Polemik Anggaran Pokir di Soppeng, Kopel: Repot Kalau DPRD Tidak Bersuara, Apalagi Kalau Diam

  • Bagikan
Gedung DPRD Soppeng

FAJAR.CO.ID, SOPPENG — Anggaran Pokok-pokok Pikiran (Pokir) DPRD Soppeng berpolemik. Dianggap hanya ada di era Bupati sebelumnya Andi Soetomo. Di era Andi Kaswadi Rasak hilang begitu saja.

Apalagi aspirasi warga tentang akses jalan rusak di Palla Otae Madello, Dusun Madello Desa Marioriaja, Kecamatan Marioriwawo dikerjakan dengan swadaya masyarakat dan dibantu dari uang pribadi anggota DPRD.

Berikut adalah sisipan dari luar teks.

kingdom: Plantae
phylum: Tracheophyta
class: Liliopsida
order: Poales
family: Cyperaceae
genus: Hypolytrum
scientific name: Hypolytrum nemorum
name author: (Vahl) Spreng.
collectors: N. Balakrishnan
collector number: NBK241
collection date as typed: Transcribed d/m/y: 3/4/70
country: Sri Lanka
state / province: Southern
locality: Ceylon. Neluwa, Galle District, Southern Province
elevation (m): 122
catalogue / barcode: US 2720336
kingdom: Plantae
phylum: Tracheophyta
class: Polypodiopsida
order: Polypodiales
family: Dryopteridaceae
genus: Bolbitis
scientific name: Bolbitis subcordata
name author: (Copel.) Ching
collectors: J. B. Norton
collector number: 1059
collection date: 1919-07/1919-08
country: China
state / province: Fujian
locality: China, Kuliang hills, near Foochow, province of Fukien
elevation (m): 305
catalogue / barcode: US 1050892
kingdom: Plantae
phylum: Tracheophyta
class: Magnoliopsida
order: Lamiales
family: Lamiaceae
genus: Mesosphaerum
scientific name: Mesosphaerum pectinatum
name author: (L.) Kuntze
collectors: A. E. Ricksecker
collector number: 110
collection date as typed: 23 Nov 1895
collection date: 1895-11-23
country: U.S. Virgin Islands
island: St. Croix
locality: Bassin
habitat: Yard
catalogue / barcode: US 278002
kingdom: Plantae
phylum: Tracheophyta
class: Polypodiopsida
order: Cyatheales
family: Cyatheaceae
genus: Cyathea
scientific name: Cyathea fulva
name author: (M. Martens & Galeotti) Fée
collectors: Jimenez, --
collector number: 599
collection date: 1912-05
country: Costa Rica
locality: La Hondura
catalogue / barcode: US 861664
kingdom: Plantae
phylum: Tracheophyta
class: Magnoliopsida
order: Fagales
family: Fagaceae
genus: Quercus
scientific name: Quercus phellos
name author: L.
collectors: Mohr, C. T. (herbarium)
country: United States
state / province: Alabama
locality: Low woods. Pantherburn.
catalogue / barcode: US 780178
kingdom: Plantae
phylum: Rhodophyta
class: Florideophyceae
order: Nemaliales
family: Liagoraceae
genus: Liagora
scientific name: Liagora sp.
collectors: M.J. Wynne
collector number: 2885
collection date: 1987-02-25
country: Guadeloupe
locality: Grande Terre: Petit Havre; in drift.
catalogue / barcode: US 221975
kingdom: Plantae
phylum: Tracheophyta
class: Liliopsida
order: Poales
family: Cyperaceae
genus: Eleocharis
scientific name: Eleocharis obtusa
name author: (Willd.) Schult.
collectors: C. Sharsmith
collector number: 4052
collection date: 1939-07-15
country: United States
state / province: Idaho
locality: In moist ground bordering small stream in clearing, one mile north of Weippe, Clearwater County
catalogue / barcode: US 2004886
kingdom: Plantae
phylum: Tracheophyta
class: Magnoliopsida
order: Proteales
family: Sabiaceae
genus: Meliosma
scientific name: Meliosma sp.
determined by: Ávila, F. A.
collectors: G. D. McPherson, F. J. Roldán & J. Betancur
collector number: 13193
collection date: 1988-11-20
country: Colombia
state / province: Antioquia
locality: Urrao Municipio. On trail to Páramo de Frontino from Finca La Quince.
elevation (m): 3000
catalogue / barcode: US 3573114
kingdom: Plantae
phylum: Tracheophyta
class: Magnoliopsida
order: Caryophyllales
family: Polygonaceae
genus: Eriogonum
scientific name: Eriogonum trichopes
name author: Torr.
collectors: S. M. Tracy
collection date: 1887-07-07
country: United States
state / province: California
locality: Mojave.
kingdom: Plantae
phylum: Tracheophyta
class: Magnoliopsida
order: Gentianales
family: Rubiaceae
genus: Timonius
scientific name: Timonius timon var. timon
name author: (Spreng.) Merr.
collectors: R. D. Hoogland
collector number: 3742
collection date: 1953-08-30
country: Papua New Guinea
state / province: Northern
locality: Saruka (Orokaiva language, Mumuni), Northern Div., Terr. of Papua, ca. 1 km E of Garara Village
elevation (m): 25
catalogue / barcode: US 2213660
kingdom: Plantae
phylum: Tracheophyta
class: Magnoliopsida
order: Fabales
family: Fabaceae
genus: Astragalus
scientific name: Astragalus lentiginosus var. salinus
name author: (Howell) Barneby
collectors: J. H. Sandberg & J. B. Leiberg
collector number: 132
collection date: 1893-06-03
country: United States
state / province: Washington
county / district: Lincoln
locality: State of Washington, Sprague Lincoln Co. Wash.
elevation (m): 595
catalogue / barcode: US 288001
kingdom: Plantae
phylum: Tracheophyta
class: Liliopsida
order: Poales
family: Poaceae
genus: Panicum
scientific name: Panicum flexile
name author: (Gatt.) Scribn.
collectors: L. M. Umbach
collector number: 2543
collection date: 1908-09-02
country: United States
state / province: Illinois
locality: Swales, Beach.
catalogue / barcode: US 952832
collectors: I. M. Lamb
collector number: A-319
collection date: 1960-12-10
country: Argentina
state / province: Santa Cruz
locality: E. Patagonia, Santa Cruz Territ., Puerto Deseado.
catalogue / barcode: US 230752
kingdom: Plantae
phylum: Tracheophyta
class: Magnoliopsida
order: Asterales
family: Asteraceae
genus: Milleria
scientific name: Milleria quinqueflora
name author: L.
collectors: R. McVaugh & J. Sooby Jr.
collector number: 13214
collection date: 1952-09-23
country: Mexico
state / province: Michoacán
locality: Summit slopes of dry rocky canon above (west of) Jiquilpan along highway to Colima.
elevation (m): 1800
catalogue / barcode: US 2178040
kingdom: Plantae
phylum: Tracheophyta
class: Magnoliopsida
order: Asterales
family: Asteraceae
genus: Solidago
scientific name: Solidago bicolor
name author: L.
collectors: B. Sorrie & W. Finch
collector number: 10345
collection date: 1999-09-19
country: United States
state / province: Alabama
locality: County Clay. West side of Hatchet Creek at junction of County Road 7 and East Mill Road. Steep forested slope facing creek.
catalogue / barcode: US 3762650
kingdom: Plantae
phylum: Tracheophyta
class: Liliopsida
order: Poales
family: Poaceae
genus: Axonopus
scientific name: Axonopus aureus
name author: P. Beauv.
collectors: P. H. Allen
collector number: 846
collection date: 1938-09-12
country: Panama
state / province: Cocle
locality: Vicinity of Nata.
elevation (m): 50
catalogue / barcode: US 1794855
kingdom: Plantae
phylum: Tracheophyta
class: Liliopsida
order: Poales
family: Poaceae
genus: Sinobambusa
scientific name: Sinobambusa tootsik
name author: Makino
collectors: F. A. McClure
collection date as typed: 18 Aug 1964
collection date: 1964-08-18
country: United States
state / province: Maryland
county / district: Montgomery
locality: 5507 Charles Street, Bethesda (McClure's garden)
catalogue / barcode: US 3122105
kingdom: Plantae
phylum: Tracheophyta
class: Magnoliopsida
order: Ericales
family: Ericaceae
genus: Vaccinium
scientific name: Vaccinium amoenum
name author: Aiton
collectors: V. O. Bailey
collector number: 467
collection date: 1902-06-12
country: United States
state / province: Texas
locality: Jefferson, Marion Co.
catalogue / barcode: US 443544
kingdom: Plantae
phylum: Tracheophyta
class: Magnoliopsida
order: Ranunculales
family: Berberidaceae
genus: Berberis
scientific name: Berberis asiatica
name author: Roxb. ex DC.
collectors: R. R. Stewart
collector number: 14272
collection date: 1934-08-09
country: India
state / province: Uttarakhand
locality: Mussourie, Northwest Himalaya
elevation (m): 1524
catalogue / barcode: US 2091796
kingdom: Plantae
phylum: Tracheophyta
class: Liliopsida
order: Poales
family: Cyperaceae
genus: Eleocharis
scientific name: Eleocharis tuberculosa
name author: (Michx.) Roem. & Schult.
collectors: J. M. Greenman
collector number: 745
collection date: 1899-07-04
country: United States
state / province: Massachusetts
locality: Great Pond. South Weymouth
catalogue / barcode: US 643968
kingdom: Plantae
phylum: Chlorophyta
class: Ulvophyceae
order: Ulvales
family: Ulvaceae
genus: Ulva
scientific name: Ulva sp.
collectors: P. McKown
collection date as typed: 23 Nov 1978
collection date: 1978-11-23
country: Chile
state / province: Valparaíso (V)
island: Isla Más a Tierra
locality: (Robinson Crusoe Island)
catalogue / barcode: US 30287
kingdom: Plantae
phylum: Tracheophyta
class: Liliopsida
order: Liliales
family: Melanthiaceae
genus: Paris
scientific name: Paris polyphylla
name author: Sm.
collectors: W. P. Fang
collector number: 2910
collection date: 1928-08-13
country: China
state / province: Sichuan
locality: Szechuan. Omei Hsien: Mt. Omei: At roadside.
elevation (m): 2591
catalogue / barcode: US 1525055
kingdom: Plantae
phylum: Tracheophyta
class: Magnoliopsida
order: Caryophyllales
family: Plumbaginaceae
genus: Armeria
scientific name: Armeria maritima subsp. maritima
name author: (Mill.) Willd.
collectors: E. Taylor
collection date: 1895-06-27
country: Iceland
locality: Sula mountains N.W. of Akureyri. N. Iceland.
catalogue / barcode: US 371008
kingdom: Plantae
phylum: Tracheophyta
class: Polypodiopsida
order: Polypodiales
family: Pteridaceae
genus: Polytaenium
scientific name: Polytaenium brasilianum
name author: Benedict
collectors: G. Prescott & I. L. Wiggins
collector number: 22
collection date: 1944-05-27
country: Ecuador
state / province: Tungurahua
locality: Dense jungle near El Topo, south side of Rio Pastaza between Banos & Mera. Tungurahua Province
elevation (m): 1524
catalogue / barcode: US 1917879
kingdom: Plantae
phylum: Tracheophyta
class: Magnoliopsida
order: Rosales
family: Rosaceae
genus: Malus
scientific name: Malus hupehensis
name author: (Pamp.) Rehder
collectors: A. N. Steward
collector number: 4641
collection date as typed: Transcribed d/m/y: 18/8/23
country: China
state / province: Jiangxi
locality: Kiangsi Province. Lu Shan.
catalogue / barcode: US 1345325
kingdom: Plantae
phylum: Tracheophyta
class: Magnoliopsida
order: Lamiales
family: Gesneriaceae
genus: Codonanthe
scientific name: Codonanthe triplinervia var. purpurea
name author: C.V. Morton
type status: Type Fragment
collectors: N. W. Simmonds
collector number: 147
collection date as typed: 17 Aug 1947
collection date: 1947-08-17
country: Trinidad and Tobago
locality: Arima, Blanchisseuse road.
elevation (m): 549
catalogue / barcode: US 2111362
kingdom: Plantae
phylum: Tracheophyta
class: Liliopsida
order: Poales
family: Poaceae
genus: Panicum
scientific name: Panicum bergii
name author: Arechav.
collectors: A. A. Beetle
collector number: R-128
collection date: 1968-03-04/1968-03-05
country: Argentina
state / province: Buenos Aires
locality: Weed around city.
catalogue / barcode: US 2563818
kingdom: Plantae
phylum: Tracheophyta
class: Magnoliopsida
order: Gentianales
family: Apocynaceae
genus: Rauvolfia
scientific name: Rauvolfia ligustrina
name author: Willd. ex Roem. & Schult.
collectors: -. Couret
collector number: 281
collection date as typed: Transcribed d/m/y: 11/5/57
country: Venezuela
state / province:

“Tidak tersentuh APBD dengan ADD, makanya masyarakat minta untuk dibantu pembangunan jalan beton sepanjang 150 meter. Saya sumbang materialnya, dan semennya, serta kerja bakti dengan masyarakat,” aku Anggota Banggar DPRD Soppeng, Andi Mahfud kemarin.

Ketua Fraksi Nasdem DPRD Soppeng itu juga menegaskan sejak kepemimpinan Bupati Soppeng, Andi Kaswadi Rasak. Anggaran Pokir menghilang selama ini.

Menanggapi hal tersebut, Peneliti Senior Komite Pemantau Legislatif (Kopel) Indonesia, Herman mengatakan, pokok-pokok pikiran anggota DPRD itu dimasukkan ke Pemkab dalam rangka penyusunan Rencana Kerja Perangkat Daerah (RKPD) setiap tahun.

“Jadi tidak mungkin hilang kecuali kalau pihak DPRDnya yang memang malas memasukkan,” katanya kepada FAJAR Kamis (13/1/2022).

Kata dia, Pokir itu untuk memperkuat hasil-hasil Musyawarah Perencanaan Pembangunan (Musrenbang), kalau benar usulan masyarakat itu memang sangat dibutuhkan.

Sebab sambugnya, Pemkab tidak mungkin menunggu Pokirnya Anggota DPRD baru RKPD disusun. Karena kalau dokumen perencanaan daerah ini tertunda, maka akan berpengaruh pada penyusunan KUA/PPAS, RKA OPD, sampai pada RAPBD yang akan kembali dibahas di DPRD.

Pada saat pembahasan RAPBD ini dilihat lagi anggota DPRD apakah usulannya melaui Pokir itu adaji atau tidak, atau Pemka tidak masukkan menjadi usulan di rencana kerja. Di situ lagi anggota DPRD berdebat saat pembahasan.